5. Empirical Results and Task Coverage
Arbor has demonstrated state-of-the-art Autonomous Optimization performance across six open real-world research tasks, including model training (optimizer/architecture design), harness engineering (complex shell and browser agents), and data synthesis (search-agent and math-reasoning datasets). On each, Arbor achieved the best held-out result among all compared agentic frameworks.

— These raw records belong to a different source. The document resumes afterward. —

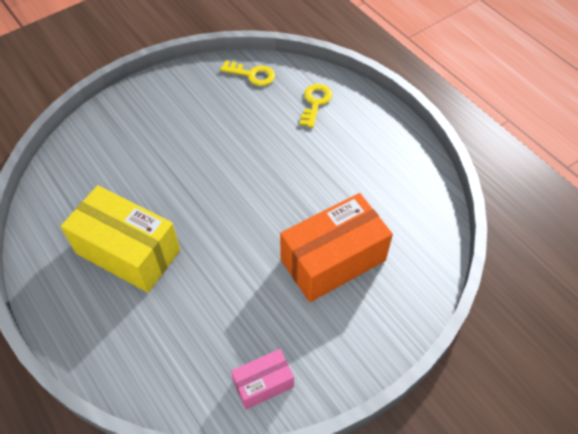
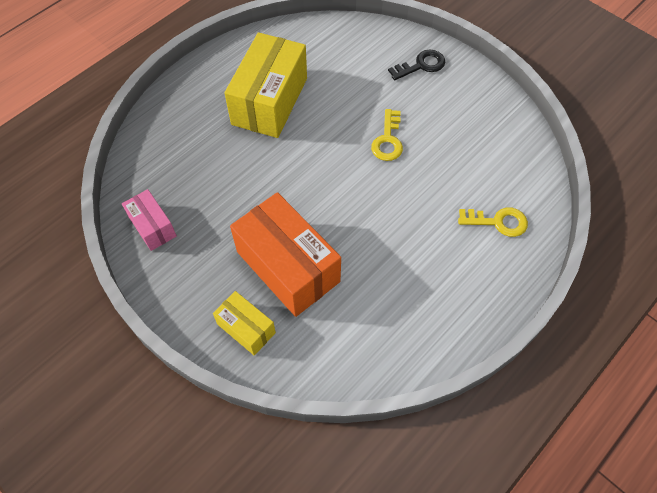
camera: 80 degrees right, 5 degrees up
(130, 118) = (421, 65): none -> black key
(252, 75) = (518, 154): yellow key -> yellow key (388, 140)
(393, 302) = (246, 328): none -> yellow box

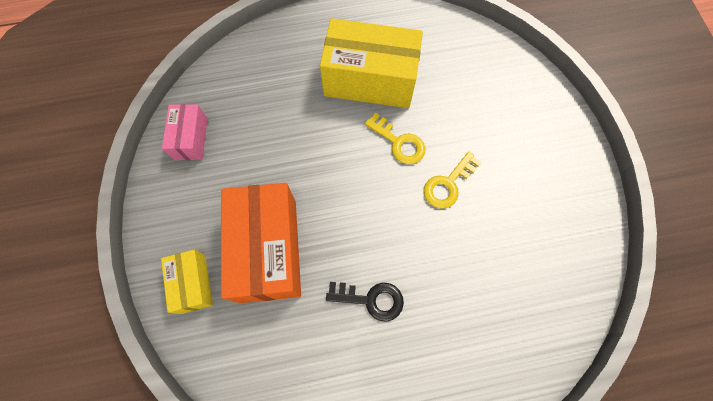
camera: 35 degrees right, 10 degrees up
(270, 101) = (370, 80): yellow box -> yellow box turned 45 degrees clockwise
(421, 65) = (538, 126): black key -> black key (371, 299)
(498, 222) = (492, 340): yellow key -> yellow key (399, 142)

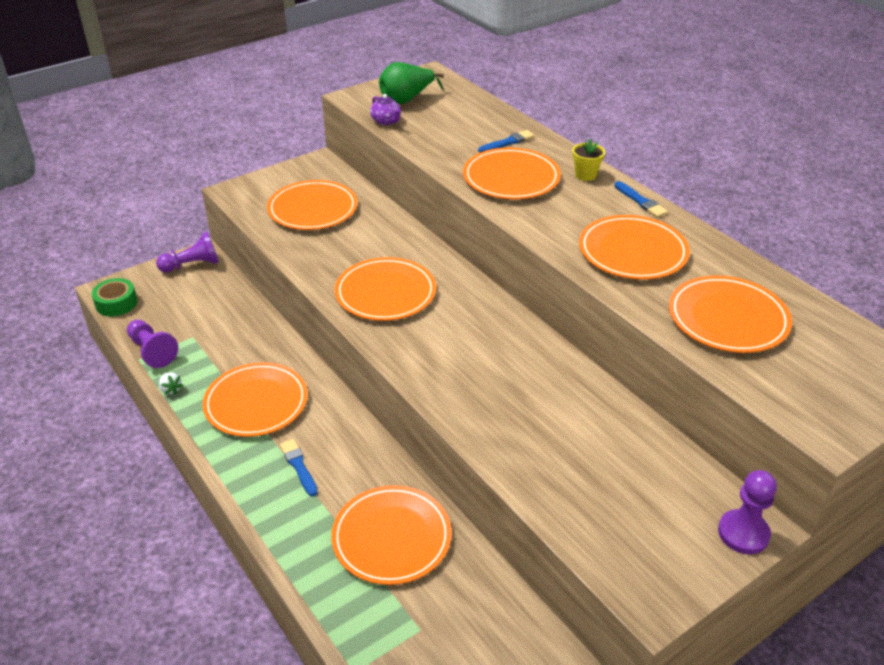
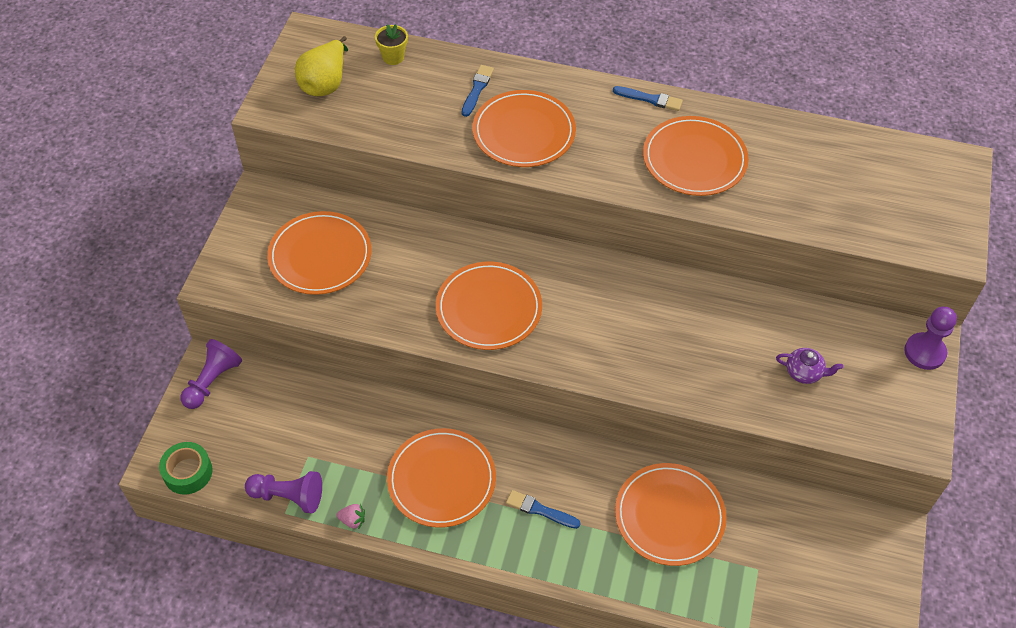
camera: 40 degrees left, 15 degrees up
(171, 389) = (352, 520): white strawberry -> pink strawberry
(386, 121) = (338, 124): purple teapot -> purple teapot (804, 372)
(407, 99) = (325, 83): green pear -> yellow pear
(585, 175) = (580, 93): yellow flower pot -> yellow flower pot (393, 57)
(728, 318) = (815, 186): orange plate -> none

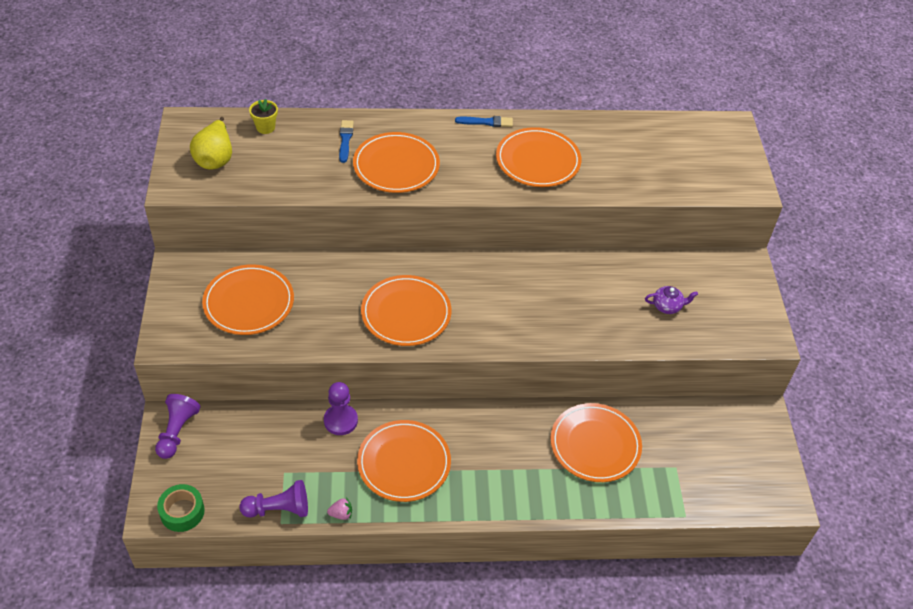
camera: 20 degrees left, 5 degrees down
(540, 510) = (492, 466): blue brush -> none
(924, 352) = (748, 272): purple pawn -> purple pawn (340, 420)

Notably, its relative held-out gain averaged more than 2.5× above competitors under equivalent resource budgets, as summarized in the following excerpted results:
| Task (Metric) | Baseline | Codex | Claude Code | Arbor |
|---|---|---|---|---|
| Optimizer Design (steps ↓) | 3325 | 3275 | 3287.5 | 3237.5 |
| Terminal-Bench (pass ↑) | 69.81% | 73.59% | 71.70% | 77.36% |
| BrowseComp (acc ↑) | 45.33% | 50.00% | 53.33% | 67.67% |
| SearchAgent DataSynth (gap ↑) | 5.00 | 9.00 | 12.00 | 18.00 |
| MathReason DataSynth (gap ↑) | 1.04 | 6.25 | 8.33 | 20.83 |
Further, Arbor reached 86.36% “Any-Medal” on MLE-Bench Lite (with GPT-5.5), a leading result within the protocol (Jin et al., 10 Jun 2026).
Ablation analyses revealed the necessity of both persistent structural memory and upward lesson propagation: removing only feedback drops performance to 54.54% (Any Medal); removing only the tree (i.e., flat search) yields 63.64%. The synergy of both hierarchy and semantic abstraction is critical for robust AO.
6. Design Principles, Scalability, and Strategic Insights
Key elements underlying Arbor’s effectiveness include:
- Cumulative state: Persistent tree structures accumulate both successful and failed experiments, supporting long-horizon and non-myopic search.
- Semantic lesson propagation: Recursive evidence abstraction ensures that both fine-grained tuning and high-level strategic mechanisms are efficiently reused across many generations.
- Cost-awareness: Token consumption (20–43M tokens across major experiments) is managed so as to prioritize valuable hypothesis expansions and controlled executor fanout, making scaling feasible for large, resource-intensive tasks.
- Robust AO via held-out gates: The GitMergeBranch (test-only promotion) enforces research integrity by guaranteeing that empirically admitted improvements generalize beyond agentic or search-specific artifacts.
Together, these design choices position Arbor as an operational blueprint for generalist autonomous research and optimization, well-suited to diverse scientific and engineering domains requiring auditable, long-horizon, and semantically informed experimentation.
7. Outlook and Implications for Autonomous Research
The Arbor framework articulates a scalable and general protocol for AO: by formalizing tasks as tuples (0), maintaining durable hypothesis trees, separating roles for coordination and execution, and enforcing evidence-based admission, it unifies experiment planning, semantic reasoning, and robust optimization. Empirical results confirm that this approach materially accelerates discovery, increases sample efficiency, and improves generalization versus standard agentic baselines.
A plausible implication is that future autonomous research paradigms, especially those involving complex, open-ended scientific or engineering landscapes, will increasingly rely on persistent structural memories (such as HTR) and evidence-propagation mechanisms to realize tractable, robust, and explainable research workflows (Jin et al., 10 Jun 2026).